#### [Supplied data]

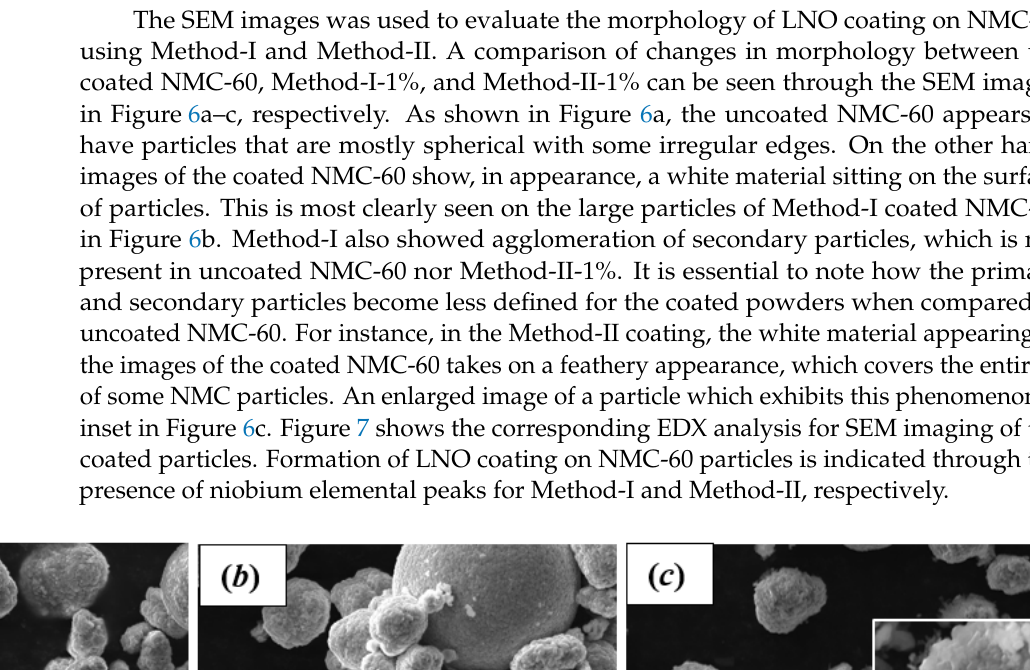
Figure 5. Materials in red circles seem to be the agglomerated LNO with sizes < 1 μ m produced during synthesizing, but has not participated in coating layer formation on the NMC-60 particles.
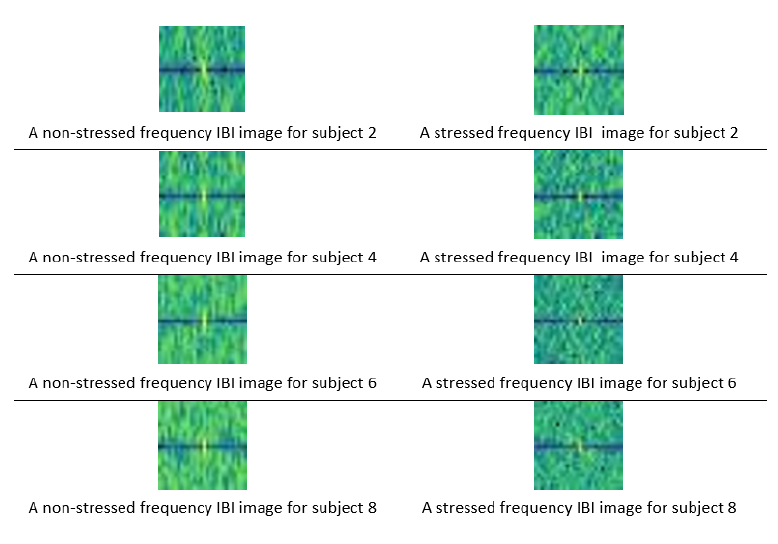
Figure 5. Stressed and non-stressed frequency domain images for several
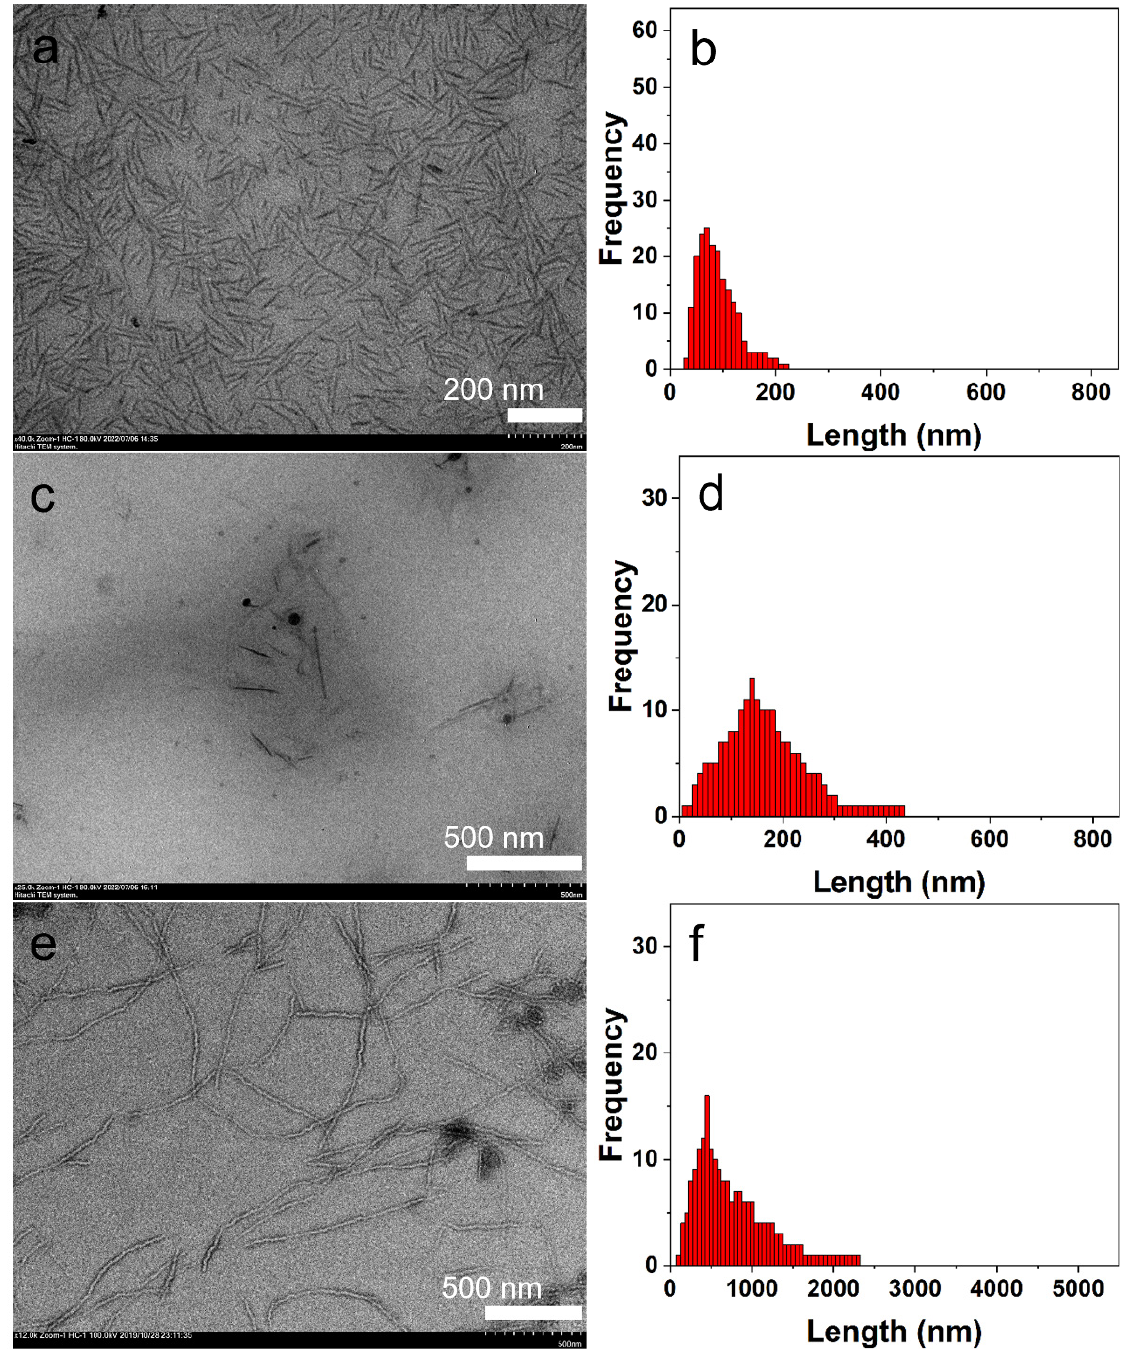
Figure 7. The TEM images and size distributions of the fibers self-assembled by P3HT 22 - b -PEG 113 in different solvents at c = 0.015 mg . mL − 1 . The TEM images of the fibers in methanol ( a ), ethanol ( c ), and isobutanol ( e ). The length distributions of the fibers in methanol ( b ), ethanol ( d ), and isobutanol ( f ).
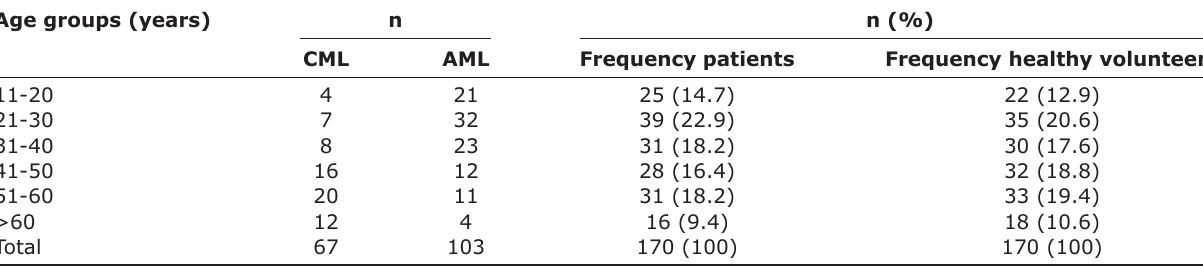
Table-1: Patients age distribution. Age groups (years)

#### [Problem description]
Give back the whole listing exactly as it stands. No pictures belong in the copy.

#### [Task solution]
Figure 5. Materials in red circles seem to be the agglomerated LNO with sizes < 1 μ m produced during synthesizing, but has not participated in coating layer formation on the NMC-60 particles.
Figure 5. Stressed and non-stressed frequency domain images for several
Figure 7. The TEM images and size distributions of the fibers self-assembled by P3HT 22 - b -PEG 113 in different solvents at c = 0.015 mg . mL − 1 . The TEM images of the fibers in methanol ( a ), ethanol ( c ), and isobutanol ( e ). The length distributions of the fibers in methanol ( b ), ethanol ( d ), and isobutanol ( f ).
Table-1: Patients age distribution. Age groups (years)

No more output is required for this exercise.